* Task to carry out
Give again every line from the one with "X312420Y158090D03*" through the last line of the data, exactly, and leave out the lines before it.

Data entries
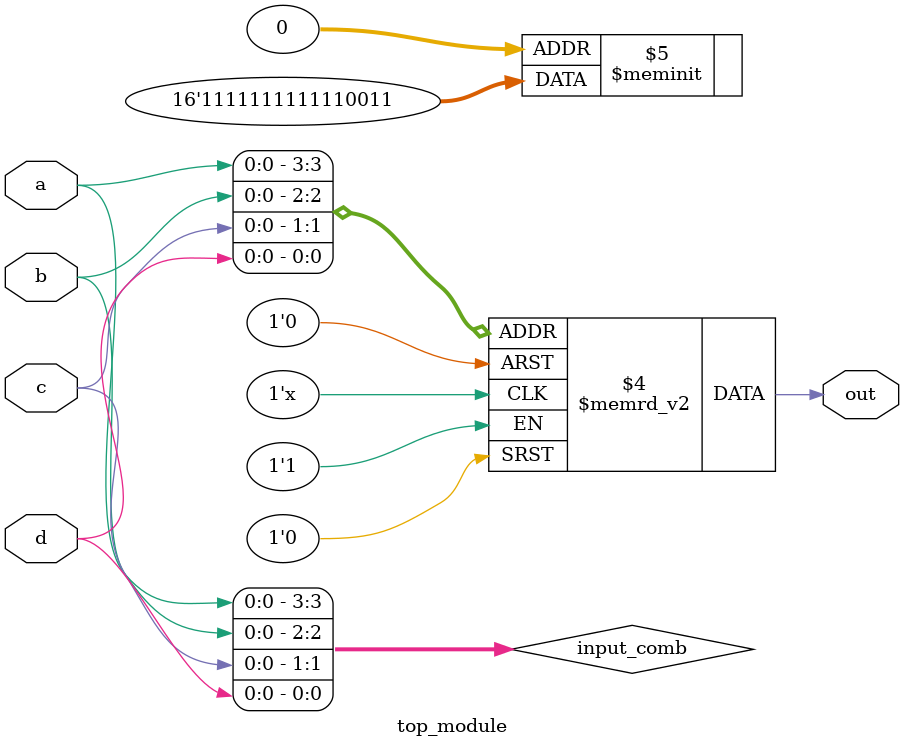
<source format=sv>
module top_module (
    input a, 
    input b,
    input c,
    input d,
    output reg out
);

// Input combination
reg [3:0] input_comb;

always @* begin
   // Combine the input bits into a 4-bit vector
   input_comb = {a, b, c, d};

   // Determine the output based on the input combination
   case(input_comb)
       4'b0000, 4'b0001, 4'b0100, 4'b0101, 4'b0110, 4'b0111, 4'b1000, 4'b1001, 4'b1010, 4'b1011, 4'b1100, 4'b1101, 4'b1110, 4'b1111: out = 1'b1;
       default: out = 1'b0;
   endcase
end

endmodule

</source>
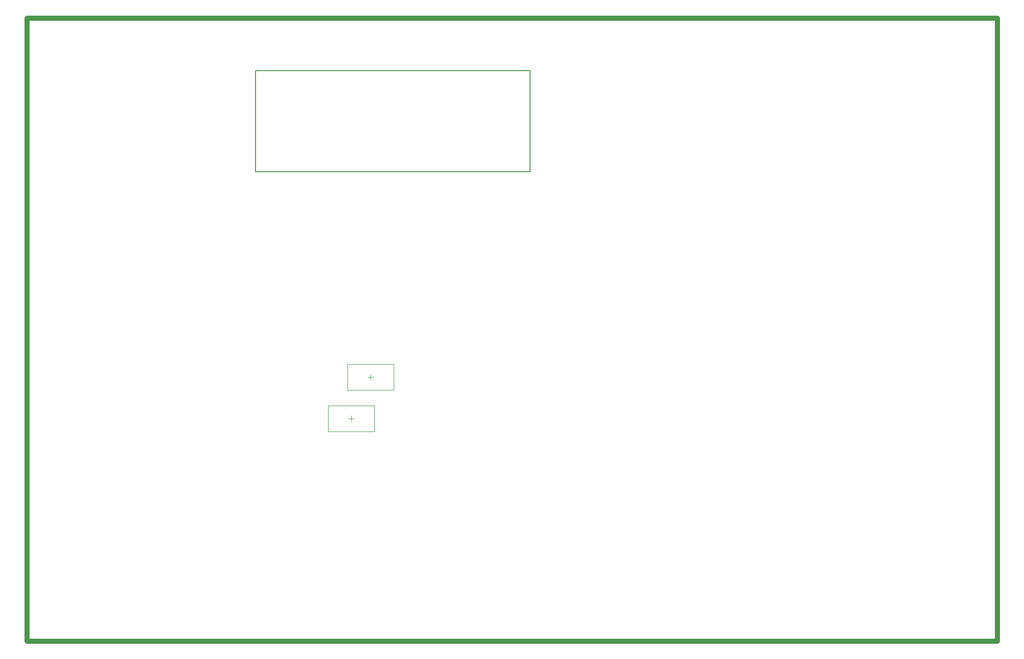
<source format=gko>
G04*
G04 #@! TF.GenerationSoftware,Altium Limited,Altium Designer,22.8.2 (66)*
G04*
G04 Layer_Color=16711935*
%FSLAX25Y25*%
%MOIN*%
G70*
G04*
G04 #@! TF.SameCoordinates,BEF1E4EC-90C0-4ACD-898C-557356F843F1*
G04*
G04*
G04 #@! TF.FilePolarity,Positive*
G04*
G01*
G75*
%ADD16C,0.00500*%
%ADD19C,0.00197*%
%ADD20C,0.00394*%
%ADD89C,0.03500*%
D16*
X164941Y338764D02*
Y411756D01*
Y338764D02*
X362933D01*
Y411756D01*
X164941D02*
X362933D01*
X164941Y338764D02*
Y411756D01*
Y338764D02*
X362933D01*
Y411756D01*
X164941D02*
X362933D01*
D19*
X217465Y151285D02*
Y169789D01*
X250535Y151285D02*
Y169789D01*
X217465D02*
X250535D01*
X217465Y151285D02*
X250535D01*
X231465Y181285D02*
Y199789D01*
X264535Y181285D02*
Y199789D01*
X231465D02*
X264535D01*
X231465Y181285D02*
X264535D01*
D20*
X232031Y160537D02*
X235968D01*
X234000Y158569D02*
Y162505D01*
X246031Y190537D02*
X249969D01*
X248000Y188568D02*
Y192506D01*
D89*
X0Y0D02*
X700000D01*
X700000Y450000D02*
X700000Y0D01*
X0Y450000D02*
X700000D01*
X0Y0D02*
Y450000D01*
M02*

</source>
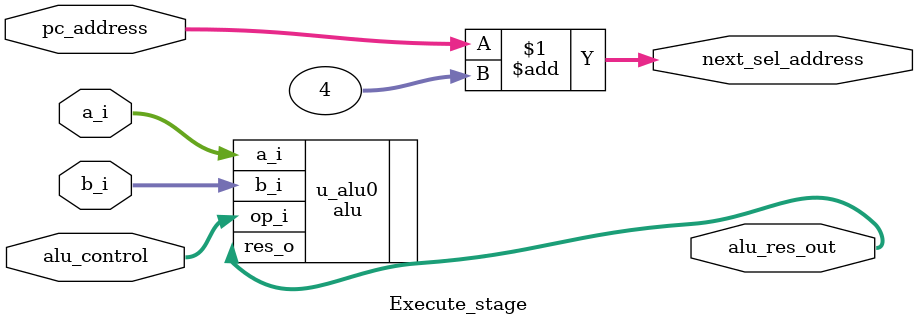
<source format=sv>


module Execute_stage#
(
parameter DATA_WIDTH =32,
parameter ALU_CONTROL=4
)
(
    input  [DATA_WIDTH-1:0] a_i,
    input  [DATA_WIDTH-1:0] b_i,
    input  [DATA_WIDTH-1:0] pc_address,
    input  [ALU_CONTROL-1:0]  alu_control,
    
    output logic [DATA_WIDTH-1:0] alu_res_out,
    output logic [DATA_WIDTH-1:0] next_sel_address
);
    // ALU
    alu u_alu0 
    (
        .a_i(a_i),
        .b_i(b_i),
        .op_i(alu_control),
        .res_o(alu_res_out)
    );

assign next_sel_address = pc_address + 32'd4;

endmodule

</source>
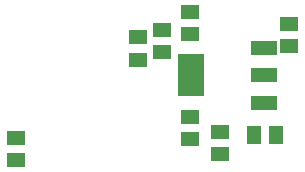
<source format=gbr>
G04 EAGLE Gerber X2 export*
%TF.Part,Single*%
%TF.FileFunction,Paste,Bot*%
%TF.FilePolarity,Positive*%
%TF.GenerationSoftware,Autodesk,EAGLE,9.6.2*%
%TF.CreationDate,2022-03-30T08:13:23Z*%
G75*
%MOMM*%
%FSLAX34Y34*%
%LPD*%
%INSolderpaste Bottom*%
%AMOC8*
5,1,8,0,0,1.08239X$1,22.5*%
G01*
%ADD10R,1.500000X1.300000*%
%ADD11R,1.300000X1.500000*%
%ADD12R,2.235200X1.219200*%
%ADD13R,2.200000X3.600000*%


D10*
X228600Y149250D03*
X228600Y168250D03*
X312420Y139090D03*
X312420Y158090D03*
X184150Y146660D03*
X184150Y127660D03*
X204470Y134010D03*
X204470Y153010D03*
X81280Y42570D03*
X81280Y61570D03*
X254000Y66650D03*
X254000Y47650D03*
X228600Y79350D03*
X228600Y60350D03*
D11*
X282600Y63500D03*
X301600Y63500D03*
D12*
X291338Y137414D03*
X291338Y114300D03*
X291338Y91186D03*
D13*
X229360Y114300D03*
M02*

</source>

* Response for this exercise
X312420Y158090D03*
X184150Y146660D03*
X184150Y127660D03*
X204470Y134010D03*
X204470Y153010D03*
X81280Y42570D03*
X81280Y61570D03*
X254000Y66650D03*
X254000Y47650D03*
X228600Y79350D03*
X228600Y60350D03*
D11*
X282600Y63500D03*
X301600Y63500D03*
D12*
X291338Y137414D03*
X291338Y114300D03*
X291338Y91186D03*
D13*
X229360Y114300D03*
M02*

</source>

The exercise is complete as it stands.